PROBLEM REQUIREMENTS: In the wine review below, which vineyard supplies the grapes for the 2008 grenache from JC Cellars?

It’s a lovely medium garnet color with juice that’s primarily grenache with small amounts of syrah and mourvedre — all from Amador County. The fruit is a real grabber, with the fruit forward demeanor of the grenache carrying over into the taste

“We didn’t want to step on it (grenache) when we put the blend together,” explained Marilee Shafer, who owns Urban Legend with husband, Steve. “We wanted to capture all of that bright strawberry fruit.”

Two Winners from JC Cellars

Staying with the fruit forward theme, but taking sophistication a few notches higher, is the 2008 grenache  ($35) from JC Cellars, another stop on the East Bay Vintners Alliance passport event. This is the most “Rhone-style” wine of the bunch. It’s not over-the-top or hot, despite it’s 15.5% alcohol level.

The grapes come from Ventana Vineyard in Monterey County, where cooler temperatures allow longer hang time, which can allow more complex flavors to develop.

I also enjoyed JC Cellars 2007 petite sirah from Eaglepoint Ranch vineyard in Mendocino County.

I’ve tasted several other delicious wines made from Eaglepoint Ranch fruit, which winemaker Jeff Cohn handled masterfully for this effort. It shows distinctive blueberry aromas and flavors of red raspberries with an effective tannic bite.

I’d decant this wine for 30 minutes or an hour to let its flavor flag unfurl.

Seeking Sushi Solution with Sattui

I find Japanese food, especially raw fish dishes, a tough match for wine.

An off-dry riesling or gewurztraminer gets mentioned most often by the experts, but neither varietal hits the right notes in my mouth when I’m eating Japanese fare.

RAW DATA:

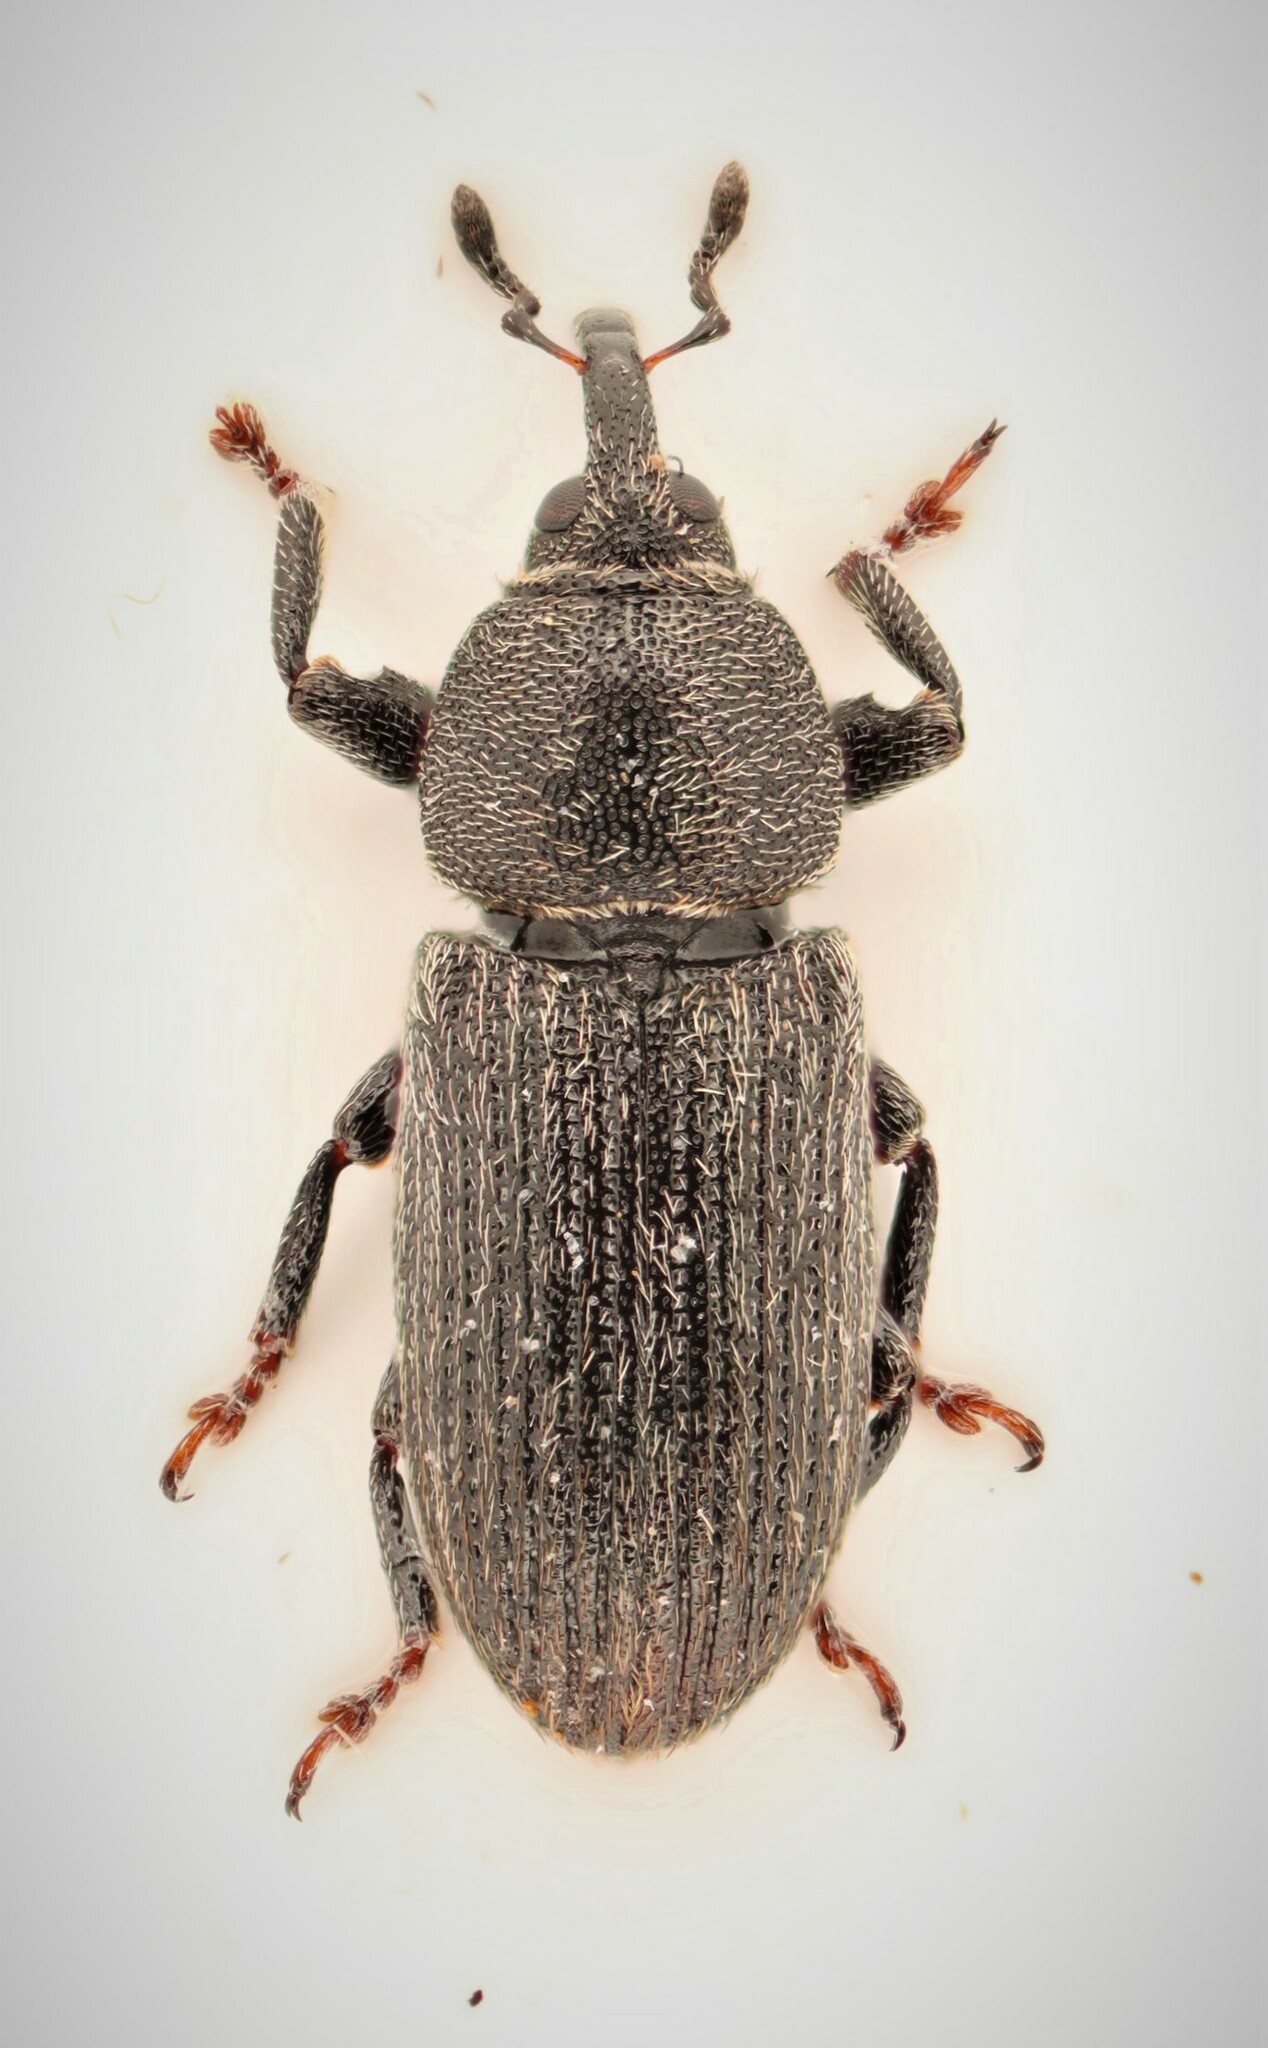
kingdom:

SOLUTION TO THIS EXERCISE: Ventana Vineyard in Monterey County